ABUJA—The House of Representatives Committee on Finance yesterday announced that the executive had spent over N3 trillion in the last five years without the approval of the National Assembly.

Beside the extra-budgetary expenditure by the Presidency, the House Committee is also worried that there is a fresh accumulation by the Federal Government of local and foreign debts to the tune of over $20billion.

This fresh debt pile up is happening barely four years after the country paid over $32 billion of debts accumulated for a period of over two decades to exit the Paris Club of creditors.

At an interactive session with newsmen yesterday, the members of the Committee, led by Rep. John Enoh(PDP/ Obubra/Cross River), said the Committee will look into the declining rate of the foreign reserves, financing of National Assembly budget, rise in the internal and external debt of the country and poor implementation of the 2010 budget by the Ministry of Finance.

“Our committee, in the course of our numerous and painstaking oversight, has discovered that over N3 trillion has been spent by government ministries and agencies without the approval of the National Assembly, as stipulated by the 1999 Constitution.

“We have found out that more than 80 percent of these agencies remit nothing or far less than what they generate to government coffers and yet they take billions of naira as budget every year,” Enoh said.

Buttressing his principal’s point, Deputy Chairman of the Committee, Rep. Leo Dilkon (PDP/Pankshin-Plateau State), said most of the agencies drop just about 1 percent of what they generate to government coffers.

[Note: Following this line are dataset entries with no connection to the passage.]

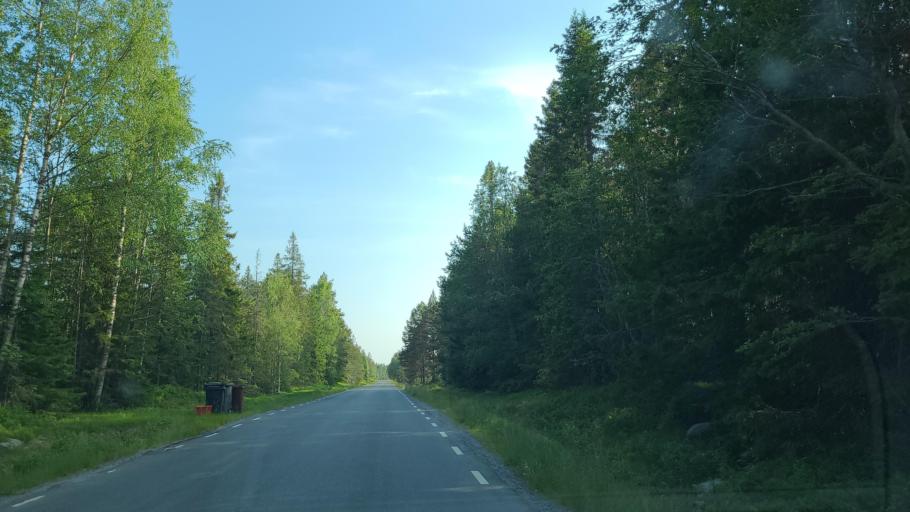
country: SE
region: Vaesterbotten
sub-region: Skelleftea Kommun
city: Burea
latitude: 64.4618
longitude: 21.5856
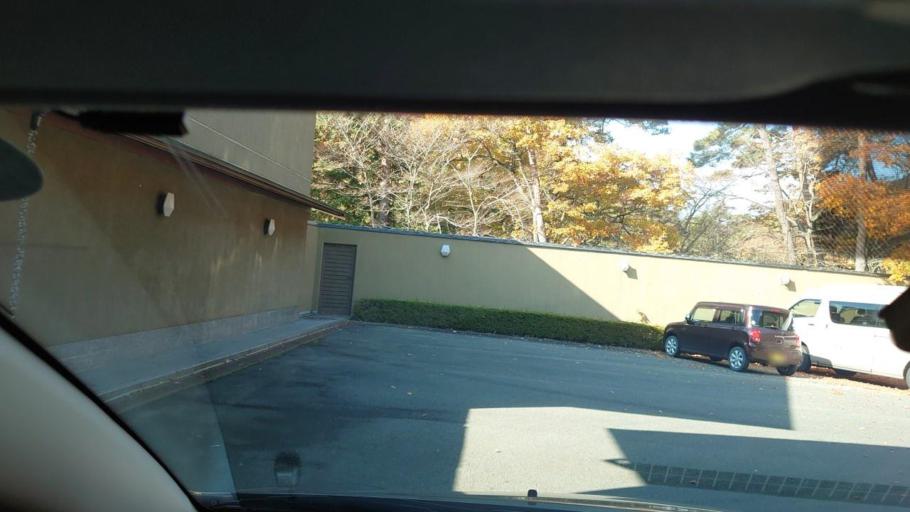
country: JP
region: Iwate
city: Hanamaki
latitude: 39.4554
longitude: 141.0670
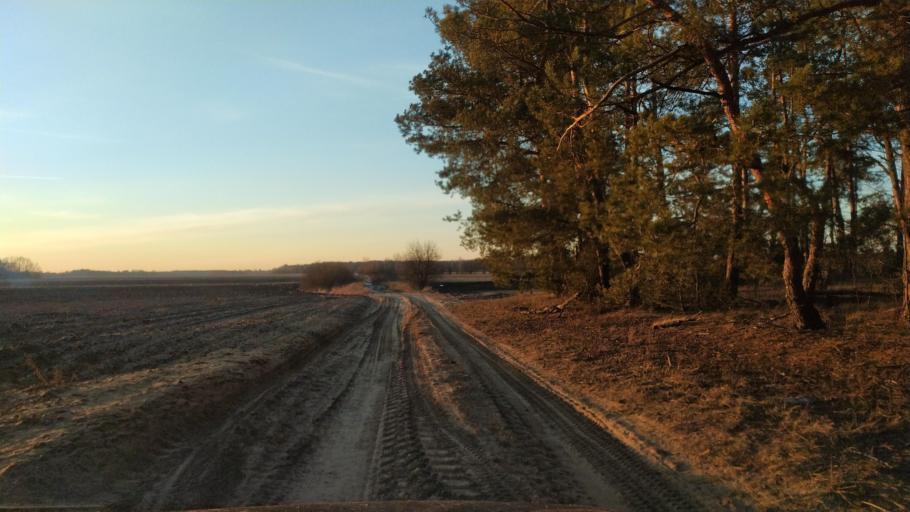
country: BY
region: Brest
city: Pruzhany
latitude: 52.5527
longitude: 24.2671
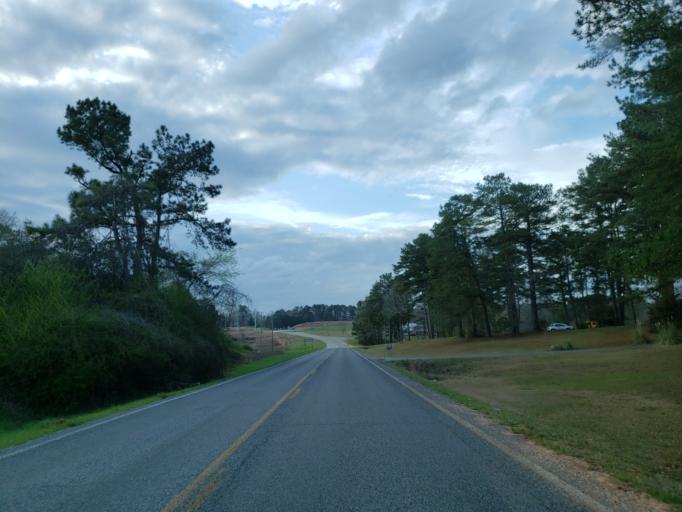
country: US
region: Mississippi
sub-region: Clarke County
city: Stonewall
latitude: 32.2095
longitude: -88.6941
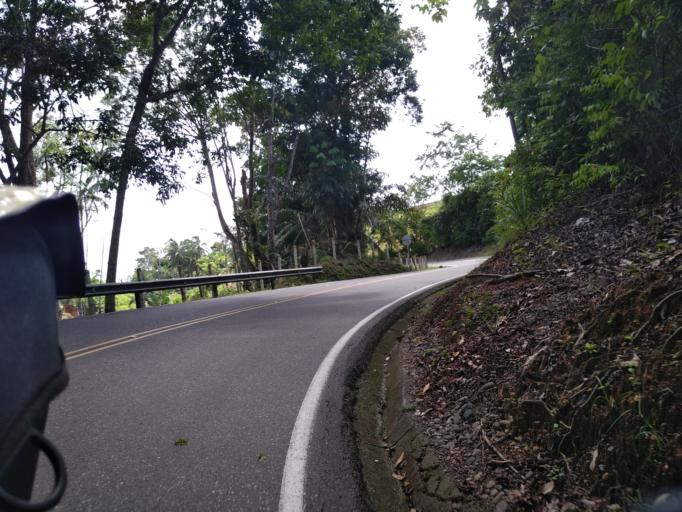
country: CO
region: Santander
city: Cimitarra
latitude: 6.4381
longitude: -74.0157
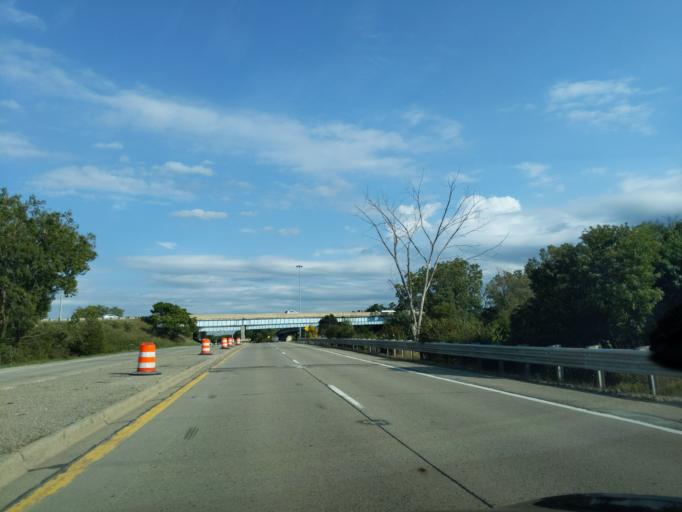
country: US
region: Michigan
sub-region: Ingham County
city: East Lansing
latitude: 42.7209
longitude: -84.5068
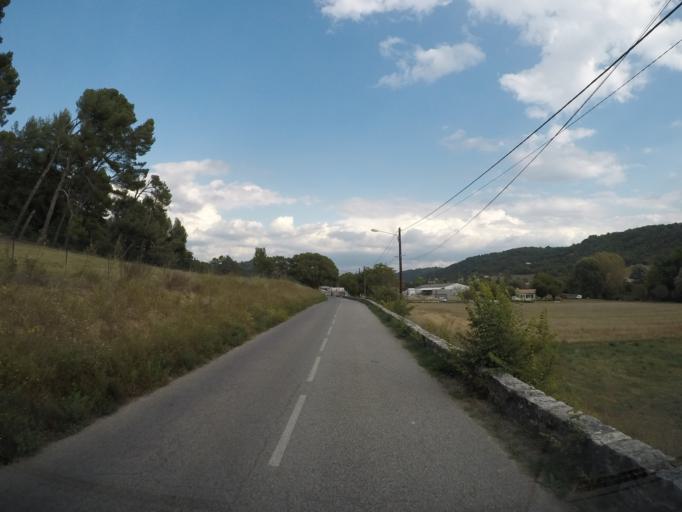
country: FR
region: Provence-Alpes-Cote d'Azur
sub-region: Departement des Alpes-de-Haute-Provence
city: Riez
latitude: 43.8162
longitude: 6.0765
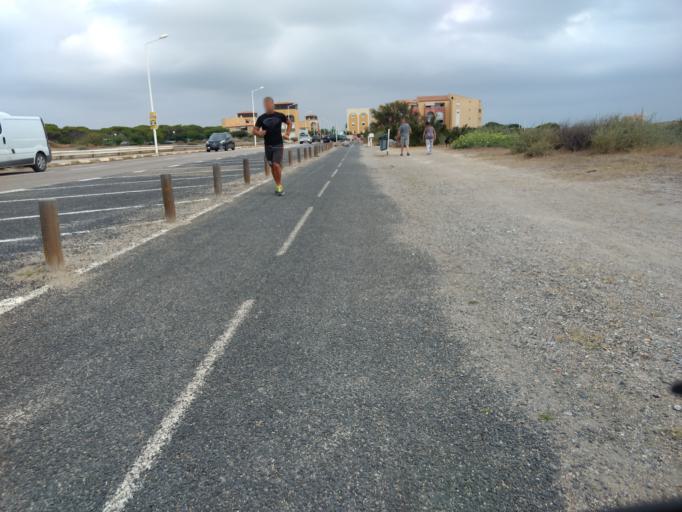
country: FR
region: Languedoc-Roussillon
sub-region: Departement des Pyrenees-Orientales
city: Le Barcares
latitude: 42.8446
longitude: 3.0423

Of all the monies approved by the National Assembly for ministries and agencies, Dilkon said less than 30 percent had been released for each agency by the Ministry of Finance and Bureau for Public Procurement.

Rep. Labaran Dambatta (PDP/Dambatta-Kano), in his words, decried that “universities, Colleges of Education, the National Hospital and several other agencies of government have refused to remit monies they generate for government into government coffers, and each time you want to raise alarm, they will tell you reasons outside the constitution, why they must not remit to the federation account”.

Earlier, Chairman of the Committee said the National Assembly was worried by the dip in revenue and financial frivolities threatening the Nigerian economy.

“The committee is worried about the declining rate of our foreign reserves and the accumulation of fresh local and foreign debt profile. We are also disturbed by the poor implementation of the 2010 budget.

“These worries are coming even after we (the National Assembly) have taken serious pains to amend the due process (Public Procurement) law to simplify its implementation.

“For every amendment we have done on the due process law, we have done it with the aim of simplifying its implementation but yet, we continue to experience this failure in our budget,” Enoh said.

The committee chairman said lawmakers would in a few weeks be engaging with Customs, the Federal Inland Revenue Service, FIRS, “where the committee will be interested in finding out how the executive’s response had been to the decline in foreign reserves, debt pile up and how to fully implement the budget.